Gestern noch im grauen, kalten deutschen Corona-Alltag stehen mein Freund Ivor Vancuylenburg und ich heute in der flimmernden Hitze des Afrikanischen Buschs. Der Blick auf die eisbedeckten Vulkangipfel des Kilimanjaro scheint schon beinahe unwirklich angesichts der endlosen trockenen Savanne des südlichen Amboseli Nationalparks. Die morgendliche Fußpirsch mit dem stolzen Masaai Steve zeigt schnell welch bedeutendes Ökosystem das Gebiet von Kilimanjaro West und Amboseli für die Wildtiermigration darstellt. Auf der Suche nach Wasser und Nahrung nutzen seit Jahrtausenden Büffel, Antilopen und Elefanten den Land Korridor zu den regenreichen Vulkanen von Mont Meru und Kilimanjaro. So auch der ausgewachsene Elefantenbulle der uns jetzt bedrohlich nahe gekommen ist und wütend mit dem Rüssel und den Vorderfüßen roten Staub aufwirbelt. Das schützende Blech unseres Toyota Landcruisers mit Fahrer Hosea steht Kilometer weit entfernt unter einem Akazienbaum. So wird schnell klar, dass nur noch ein langsamer „geordneter Rückzug“, den sechs Tonnen schweren Einzelgänger nicht aus dem Auge lassend, die richtige Entscheidung sein kann. Auf den Masaai-Speer wollen wir uns als langjährige Naturschützer und Afrika-Kenner besser nicht verlassen, auch Massai Krieger Steve ist sichtlich über jeden Meter Distanz zu dem weiterhin Wut schnaufenden grauen Riesen erleichtert. Begegnungen dieser Art sind uns nicht unbekannt, erst im Dezember 2018 wurde ich bei der Besteigung des Berges Mount Meru auf 3500 Metern Höhe von einem jungen Elefantenbullen eindrucksvoll darauf hingewiesen wer hier im Regenwald der Chef ist!

Meine damalige Trekkinggruppe berichtet noch heute mit Gänsehaut über das Erlebnis.

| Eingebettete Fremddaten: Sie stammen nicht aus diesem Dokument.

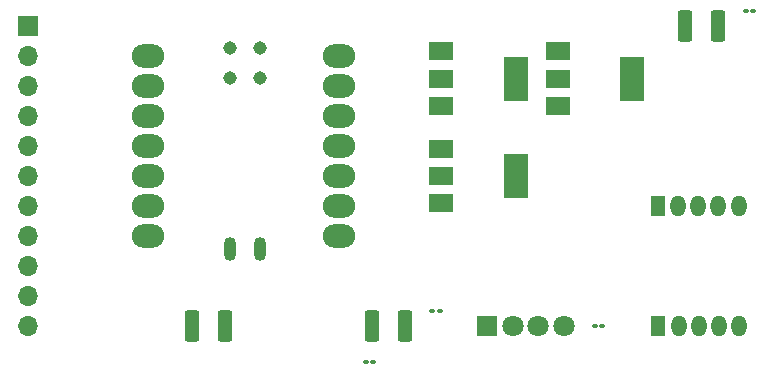
<source format=gbr>
%TF.GenerationSoftware,KiCad,Pcbnew,6.0.11+dfsg-1*%
%TF.CreationDate,2024-03-20T12:36:12-04:00*%
%TF.ProjectId,MainPCB,4d61696e-5043-4422-9e6b-696361645f70,rev?*%
%TF.SameCoordinates,Original*%
%TF.FileFunction,Soldermask,Top*%
%TF.FilePolarity,Negative*%
%FSLAX46Y46*%
G04 Gerber Fmt 4.6, Leading zero omitted, Abs format (unit mm)*
G04 Created by KiCad (PCBNEW 6.0.11+dfsg-1) date 2024-03-20 12:36:12*
%MOMM*%
%LPD*%
G01*
G04 APERTURE LIST*
G04 Aperture macros list*
%AMRoundRect*
0 Rectangle with rounded corners*
0 $1 Rounding radius*
0 $2 $3 $4 $5 $6 $7 $8 $9 X,Y pos of 4 corners*
0 Add a 4 corners polygon primitive as box body*
4,1,4,$2,$3,$4,$5,$6,$7,$8,$9,$2,$3,0*
0 Add four circle primitives for the rounded corners*
1,1,$1+$1,$2,$3*
1,1,$1+$1,$4,$5*
1,1,$1+$1,$6,$7*
1,1,$1+$1,$8,$9*
0 Add four rect primitives between the rounded corners*
20,1,$1+$1,$2,$3,$4,$5,0*
20,1,$1+$1,$4,$5,$6,$7,0*
20,1,$1+$1,$6,$7,$8,$9,0*
20,1,$1+$1,$8,$9,$2,$3,0*%
G04 Aperture macros list end*
%ADD10R,1.275000X1.800000*%
%ADD11O,1.275000X1.800000*%
%ADD12RoundRect,0.100000X-0.130000X-0.100000X0.130000X-0.100000X0.130000X0.100000X-0.130000X0.100000X0*%
%ADD13R,1.700000X1.700000*%
%ADD14O,1.700000X1.700000*%
%ADD15R,1.800000X1.800000*%
%ADD16C,1.800000*%
%ADD17RoundRect,0.250000X-0.375000X-1.075000X0.375000X-1.075000X0.375000X1.075000X-0.375000X1.075000X0*%
%ADD18R,2.000000X1.500000*%
%ADD19R,2.000000X3.800000*%
%ADD20O,2.748280X1.998980*%
%ADD21O,1.016000X2.032000*%
%ADD22C,1.143000*%
G04 APERTURE END LIST*
D10*
%TO.C,U6*%
X193020000Y-99060000D03*
D11*
X194720000Y-99060000D03*
X196420000Y-99060000D03*
X198120000Y-99060000D03*
X199820000Y-99060000D03*
%TD*%
D10*
%TO.C,U5*%
X193040000Y-109220000D03*
D11*
X194740000Y-109220000D03*
X196440000Y-109220000D03*
X198140000Y-109220000D03*
X199840000Y-109220000D03*
%TD*%
D12*
%TO.C,R4*%
X200430000Y-82550000D03*
X201070000Y-82550000D03*
%TD*%
%TO.C,R3*%
X168240000Y-112240000D03*
X168880000Y-112240000D03*
%TD*%
%TO.C,R2*%
X187640000Y-109220000D03*
X188280000Y-109220000D03*
%TD*%
%TO.C,R1*%
X173890000Y-107950000D03*
X174530000Y-107950000D03*
%TD*%
D13*
%TO.C,J1*%
X139700000Y-83820000D03*
D14*
X139700000Y-86360000D03*
X139700000Y-88900000D03*
X139700000Y-91440000D03*
X139700000Y-93980000D03*
X139700000Y-96520000D03*
X139700000Y-99060000D03*
X139700000Y-101600000D03*
X139700000Y-104140000D03*
X139700000Y-106680000D03*
X139700000Y-109220000D03*
%TD*%
D15*
%TO.C,D4*%
X178562000Y-109220000D03*
D16*
X180721000Y-109220000D03*
X182880000Y-109220000D03*
X185039000Y-109220000D03*
%TD*%
D17*
%TO.C,D3*%
X168780000Y-109220000D03*
X171580000Y-109220000D03*
%TD*%
%TO.C,D2*%
X195320000Y-83820000D03*
X198120000Y-83820000D03*
%TD*%
%TO.C,D1*%
X153540000Y-109220000D03*
X156340000Y-109220000D03*
%TD*%
D18*
%TO.C,U3*%
X174650000Y-85970000D03*
D19*
X180950000Y-88270000D03*
D18*
X174650000Y-88270000D03*
X174650000Y-90570000D03*
%TD*%
D20*
%TO.C,U4*%
X149860000Y-86360000D03*
X149860000Y-88900000D03*
X149860000Y-91440000D03*
X149860000Y-93980000D03*
X149860000Y-96520000D03*
X149860000Y-99060000D03*
X149860000Y-101600000D03*
X166024560Y-101600000D03*
X166024560Y-99060000D03*
X166024560Y-96520000D03*
X166024560Y-93980000D03*
X166024560Y-91440000D03*
X166024560Y-88900000D03*
X166024560Y-86360000D03*
D21*
X156726880Y-102677820D03*
X159276880Y-102677820D03*
D22*
X156725683Y-85673633D03*
X159265683Y-85673633D03*
X156725683Y-88213633D03*
X159265683Y-88213633D03*
%TD*%
D18*
%TO.C,U2*%
X184500000Y-85970000D03*
D19*
X190800000Y-88270000D03*
D18*
X184500000Y-88270000D03*
X184500000Y-90570000D03*
%TD*%
%TO.C,U1*%
X174650000Y-94220000D03*
X174650000Y-96520000D03*
D19*
X180950000Y-96520000D03*
D18*
X174650000Y-98820000D03*
%TD*%
M02*

</source>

Zurück im schützenden Toyota Landcruiser auf dem Weg zur Lodge begegnen wir immer öfter kleinen Ziegen- und Rinderherden, welche von Kindern auf der Suche nach etwas Grün durch den Busch geführt werden. Es sind Kinder vom Nomadenstamm der Maasai die hier in der Savanne westlich des Kilimanjaros bereits im Alter von fünf oder sechs Jahren Verantwortung übernehmen müssen! Verantwortung für das einzige Kapital der Familie, das Vieh.
Täglich sind die Kinder aber auch den Gefahren im Busch ausgesetzt. Beinahe kommt in mir Scharm auf, wenn ich an die Begegnung mit dem Elefantenbullen vor wenigen Minuten denke…

 

Sieht so der Garten Eden aus? Im Schatten des Kilimanjaro

Morgen wollen wir in unserem Masaai-Dorf Namayani, kaum eine halbe Stunde Fahrzeit von hier die neue Schulküche der Ostafrika-Kinderhilfe in Betrieb nehmen. Die rund 125 Kinder der Schule haben Glück. Ihnen bleibt das tägliche Viehhüten zumindest während der Schulzeit erspart, aber nicht der lange und gefährliche Schulweg durch den Busch.

Doch werden die Eltern eine Jahrhunderte alte Tradition brechen und die Kinder statt zum Viehhüten jetzt in die neu errichtete Schule schicken? Eine billige Arbeitskraft die jetzt plötzlich fehlt?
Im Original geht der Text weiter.